Confidence confidence confidence. Your mentality plays a huge roll with how well you ride at high speed. You need proper form but without confidence your form will go to shit once you're going faster than you're comfortable going.


----------



## Soggysnow (Sep 11, 2012)

Well the last two days I have been trying hard and have ended up with perfectly shaped skidded turns and a sore knee(bad one) from trying to driving my knees down. Totally deflating. 
I managed to get high on my edge a couple of times but ended up falling straight over into the hill both times.
I have been riding for years without carving and im finding this all a bit embarrassing. I've told my friends that I won't be riding fast and what I'm trying to work on and no one can see what is going wrong. But something is, swishy snow says so.


----------



## Mizu Kuma (Apr 13, 2014)

Maybe it's time to post up a video?????


----------



## Soggysnow (Sep 11, 2012)

Mizu Kuma said:


> Maybe it's time to post up a video?????



I'll have to find someone who can ;-) then yup I will. I can't afford lessons at this time. I have wasted money on them in the past on on onckincling something was off (at the time I didn't know what) and the instructor said I looked fine. So... no lessons for now. Might be able to get a friend of friend once high season is over but that doesn't help me right now


----------



## SkullAndXbones (Feb 24, 2014)

maybe it's your board. what board do you ride? some boards (softer, rocker or rocker dominant hybrids) aren't great for carving.


----------



## Justin (Jun 2, 2010)

Video will tell a lot.

2 things that it could be from what you are saying. 

1. It is hard to absorb bumps when your toes are pushed down. Your calf muscles should be relaxed, your knees past your toes, and your shines pushing into your laces. Your weight will be over your toes/ball of your foot however you should not be actively pushing down with your feet. When you do this it is easier to allow your knees to jump up and absorb uneven parts in the snow.

2. the above technique will also allow you to ride with more of your weight over your board. You mentioned that you fall when you toe side carve, which leads me to believe that you are bending at the waist which you shouldn't be. Your upper body should be stacked over the board. If you bend really deep you will bend at the hip like you are doing a squat which is ok but only when you are bending very deep.

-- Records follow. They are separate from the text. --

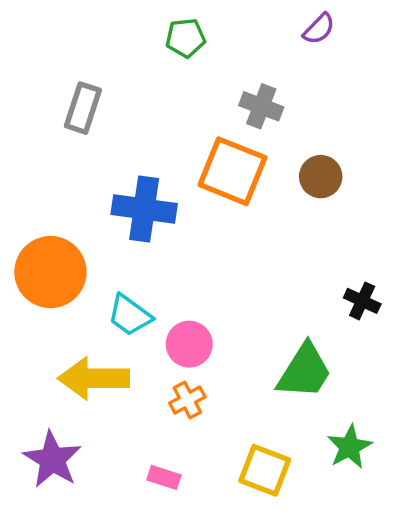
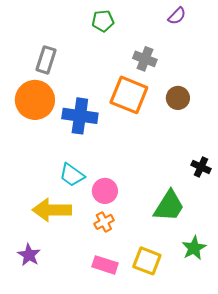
orange circle: (50, 272) -> (35, 100), moved
purple star: (52, 459) -> (29, 255), size x0.7
pink rectangle: (164, 477) -> (105, 265), moved, size x1.4

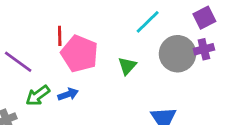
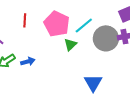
cyan line: (148, 22) -> (84, 26), moved
pink pentagon: (79, 54) -> (57, 24), moved

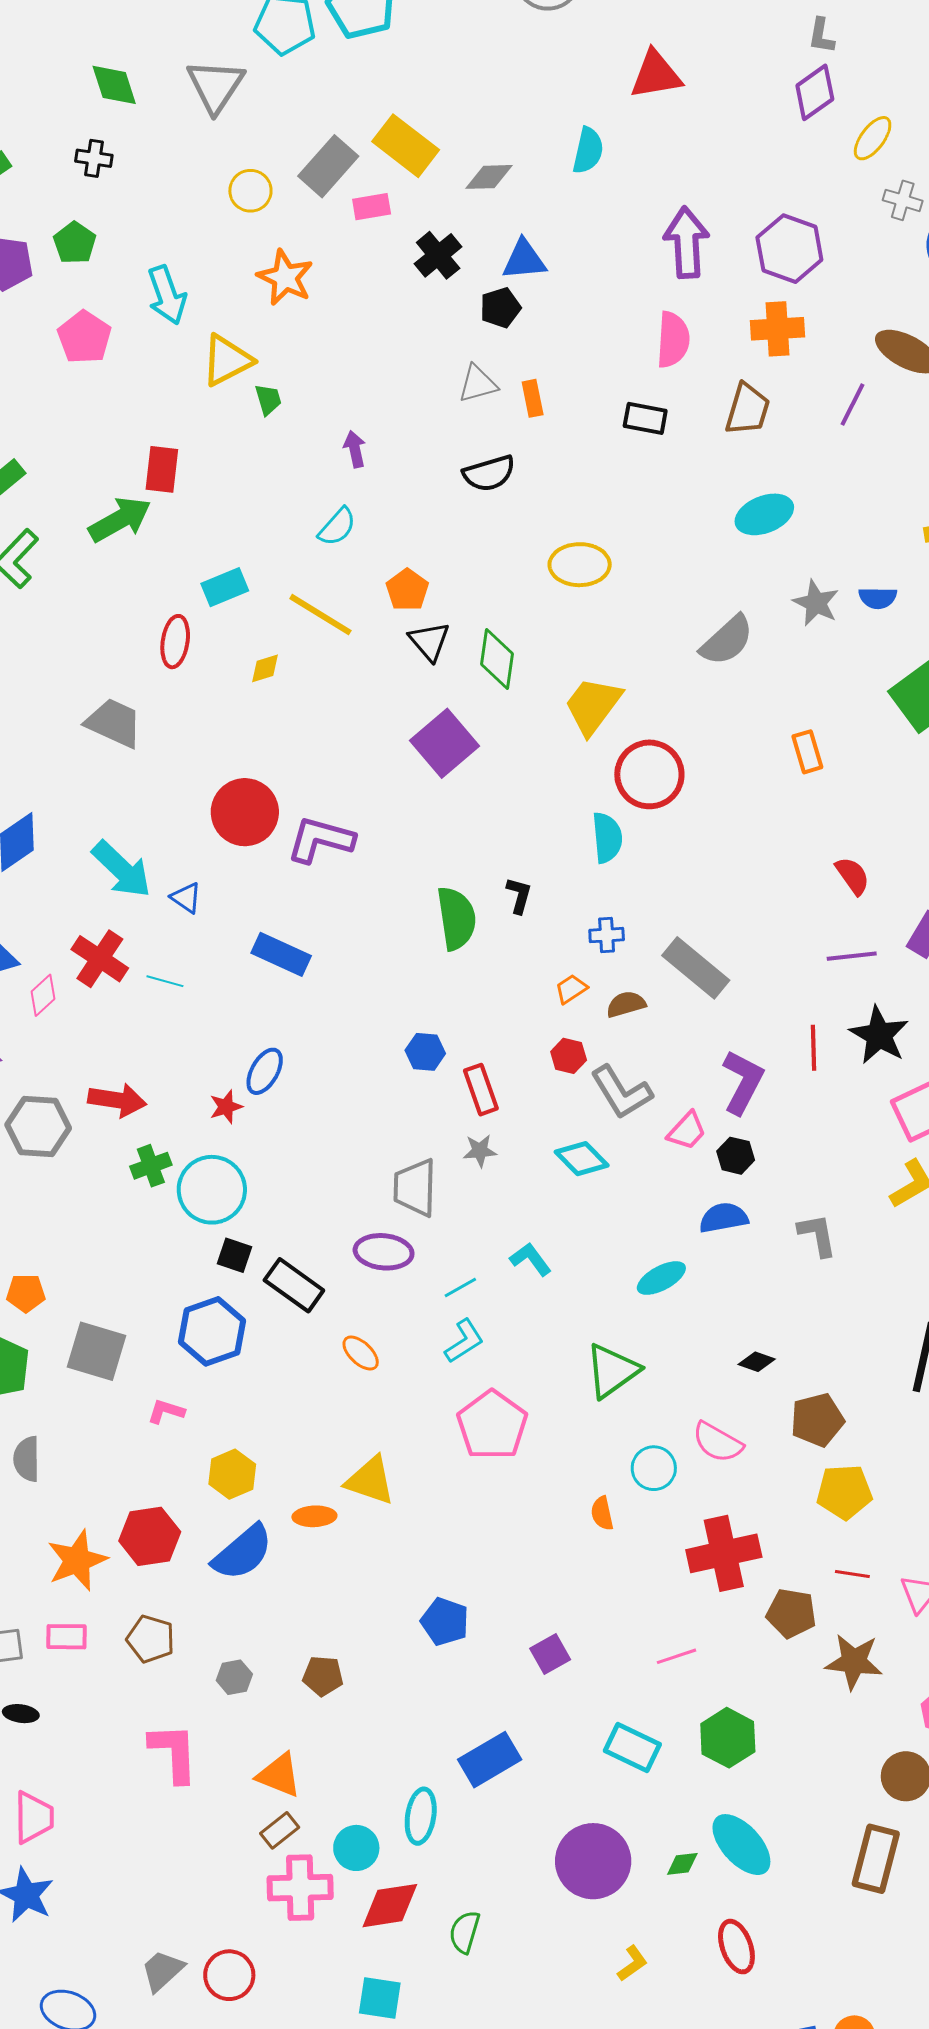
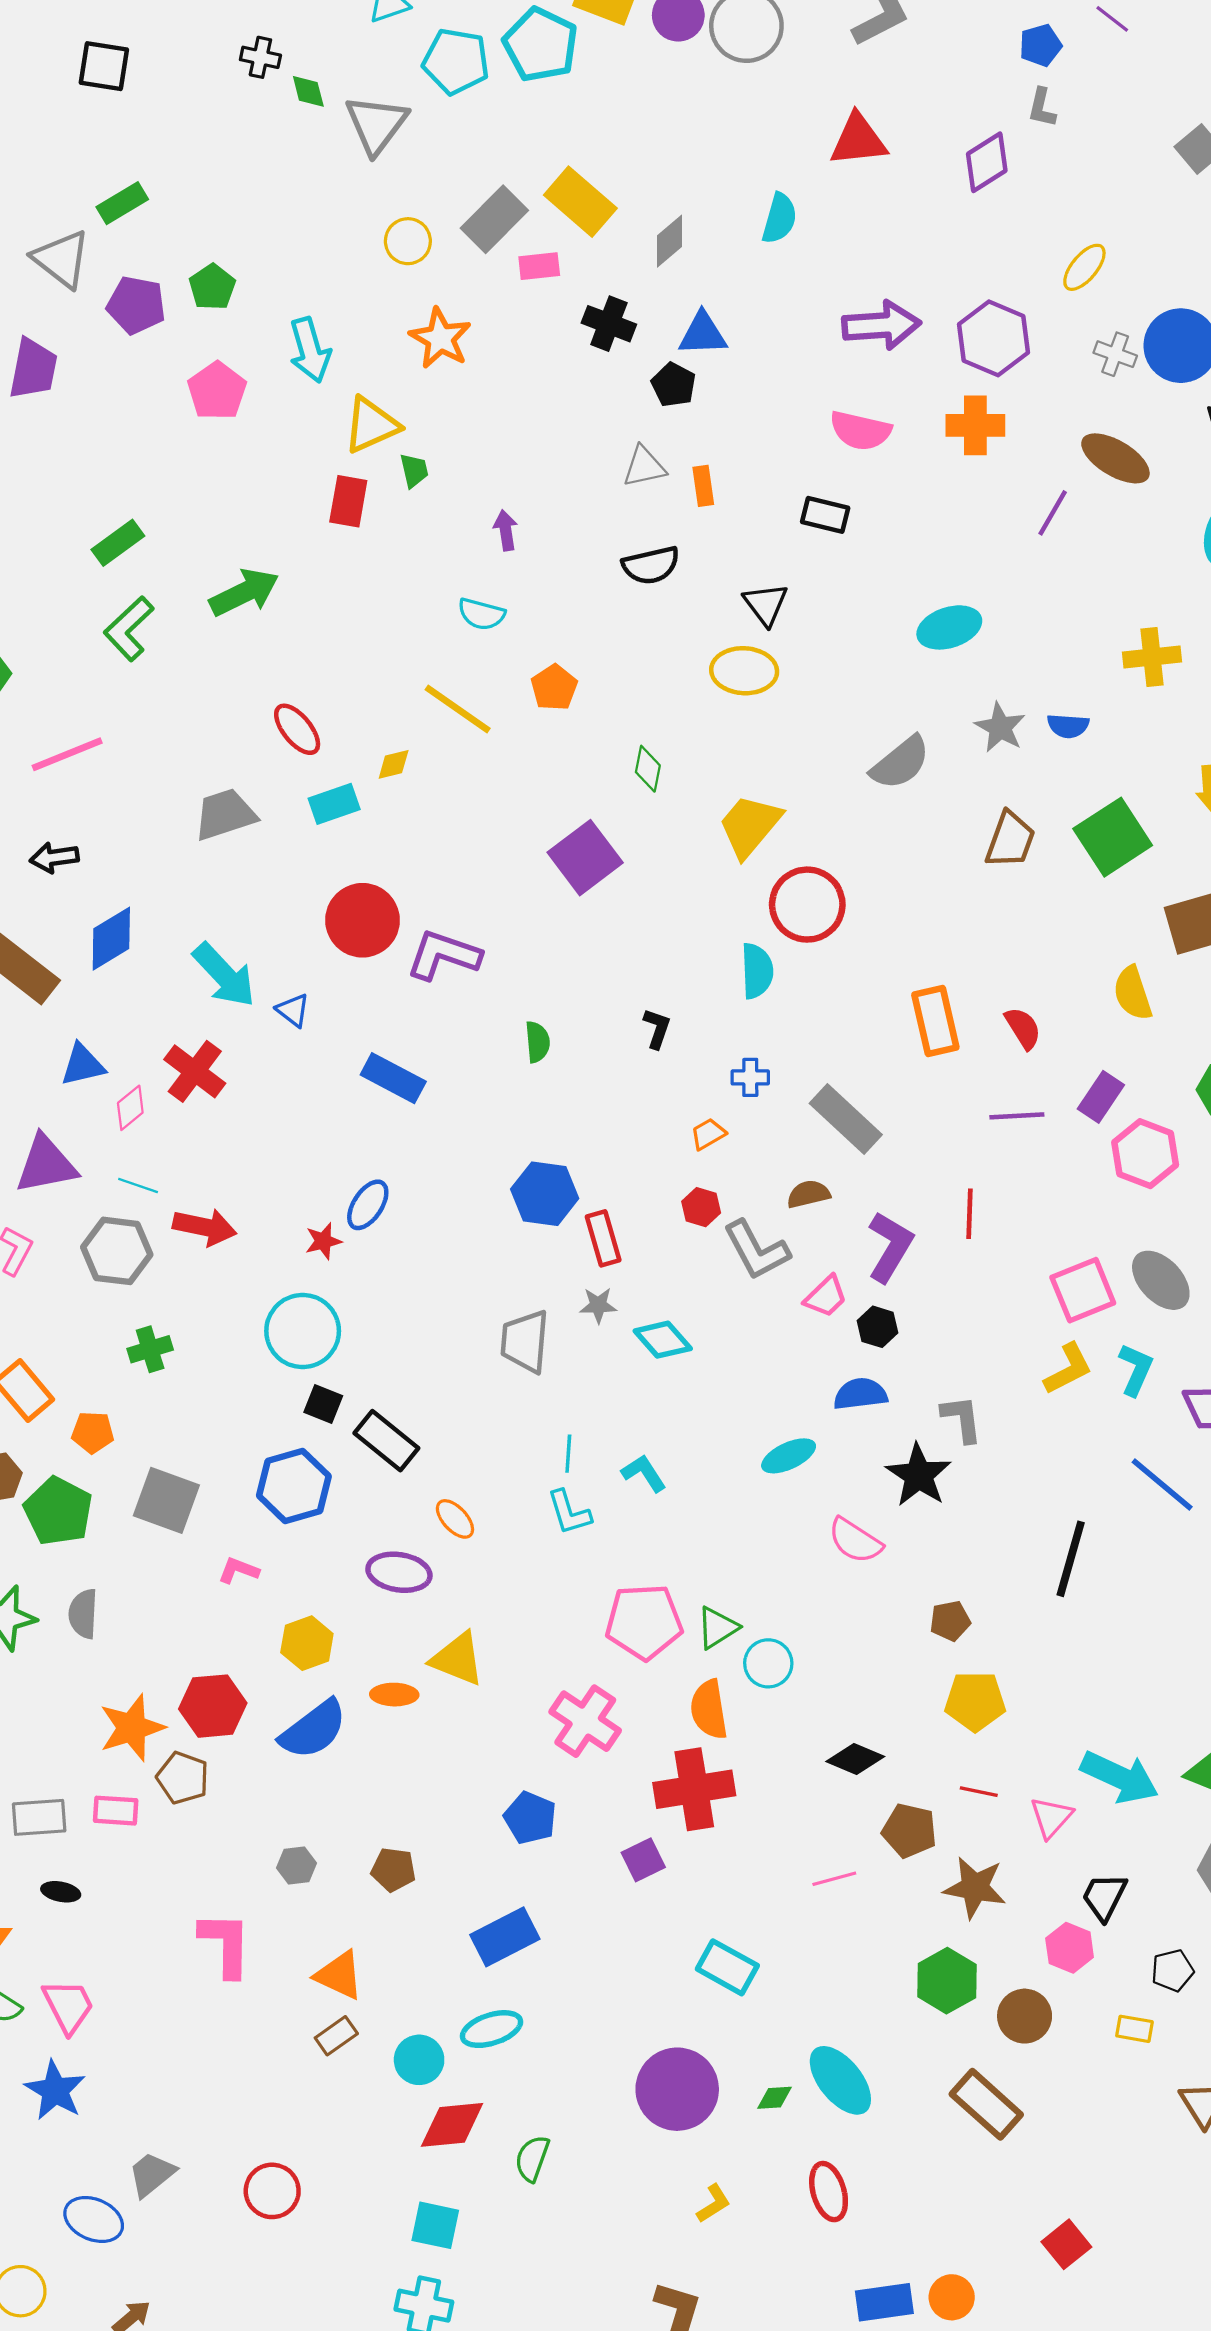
green diamond: (114, 85) -> (308, 91), moved, size x0.7
purple diamond: (815, 92) -> (987, 162), moved
yellow ellipse: (873, 138) -> (1084, 267), moved
black cross: (94, 158) -> (260, 57), moved
gray diamond: (489, 177) -> (669, 241), turned -42
gray cross: (903, 200) -> (1115, 354), moved
purple arrow: (687, 243) -> (881, 325), turned 86
black cross: (438, 255) -> (609, 324), turned -33
black pentagon: (500, 308) -> (674, 385), turned -30
pink semicircle: (673, 340) -> (860, 431), turned 96
brown trapezoid: (748, 409) -> (1010, 840), moved
red rectangle: (162, 469) -> (348, 501), moved
cyan semicircle: (337, 527) -> (481, 614), turned 60
cyan rectangle: (225, 587) -> (334, 804), moved
black triangle: (429, 641) -> (766, 604), moved
red ellipse: (175, 642) -> (297, 729), turned -51
green diamond: (497, 659) -> (648, 769), size x0.7
gray trapezoid: (114, 723) -> (225, 814), turned -46
orange rectangle: (807, 752) -> (935, 1021), moved, size x1.5
green semicircle: (456, 918) -> (537, 1042), moved, size x0.6
cyan line: (165, 981) -> (138, 1186), moved
brown semicircle: (626, 1004) -> (808, 1194), moved
black star: (879, 1035) -> (919, 1475), moved
blue hexagon: (425, 1052) -> (545, 1194), size x1.5
cyan diamond: (582, 1159) -> (663, 1340), moved
green cross: (151, 1166) -> (150, 1349), moved
purple ellipse: (384, 1252) -> (399, 1572), moved
cyan L-shape: (531, 1259) -> (644, 1473), moved
cyan line: (460, 1287) -> (568, 1454), turned -60
cyan L-shape: (464, 1341) -> (569, 1512), turned 102
black diamond: (757, 1362) -> (855, 1759), moved, size x1.4
green triangle: (612, 1371) -> (717, 1628), moved, size x0.7
brown pentagon: (817, 1420) -> (950, 1621), size x0.7
pink pentagon: (492, 1425) -> (644, 1622), moved, turned 30
pink semicircle: (718, 1442) -> (855, 1541), moved
orange semicircle: (602, 1513) -> (709, 1709), size x1.6
red cross: (724, 1553) -> (694, 1789), moved
brown pentagon: (151, 1639) -> (183, 1778), moved
pink line: (677, 1656) -> (834, 1879), moved
green hexagon: (728, 1738) -> (947, 1981), moved
blue rectangle: (490, 1760) -> (505, 1937), moved
cyan ellipse: (421, 1816) -> (492, 2029), turned 60
pink trapezoid: (34, 1817) -> (68, 2006), turned -30
brown rectangle: (876, 1859) -> (986, 2104), turned -66
pink cross: (300, 1888) -> (585, 1721), moved, turned 32
gray trapezoid: (162, 1971) -> (152, 2174), moved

I hope this makes sense and you will receive more help if you post a video. Good luck.


----------



## stillz (Jan 5, 2010)

Want to know if you're stacked over your toeside edge? Try jumping during your toeside traverses. Even an inch is enough. Try it on your heels, too. If you don't feel stable during the takeoff and/or landing, you're probably not stacked. If your board washes out downhill of you, you were leaning uphill. If you're in a good position to jump and land with ease, you're in a good position to do some snowboarding.


----------



## Soggysnow (Sep 11, 2012)

ok so today i had a pretty horrible day trying to figure out this without someone who is able to help.
-not bending at waist. That is off the list. 
-ive taken the pressure of driving down too hard out of the equation. I can jump , but its not sliding on landing that is the prob.
My ankles do feel pretty flexed, but still pushing on boot. Maybe the shouldnt be?

It is very evident when i am on steeper/icy slopes that I cannot get my edge in as i skid my turns or literally, if trying to get up on the edge...just slip straight down the mountain (Like im over the edge or something) 

I was with my bf but he, while a great snowboarder, is not a good coach, he just does what he does but cannot break it down at all or really see what is wrong. He did suggest maybe im transitioning from edge to edge too quickly? does that make any sense? i can get a nice clean line sometimes if on a flatter run, but not consistently and not through the whole turn/s.

Tomorrow hopefully a friend may be riding with us who is a level 4 instructor (if they are not inundated with work) otherwise there may be a chance of someone being able to film.


----------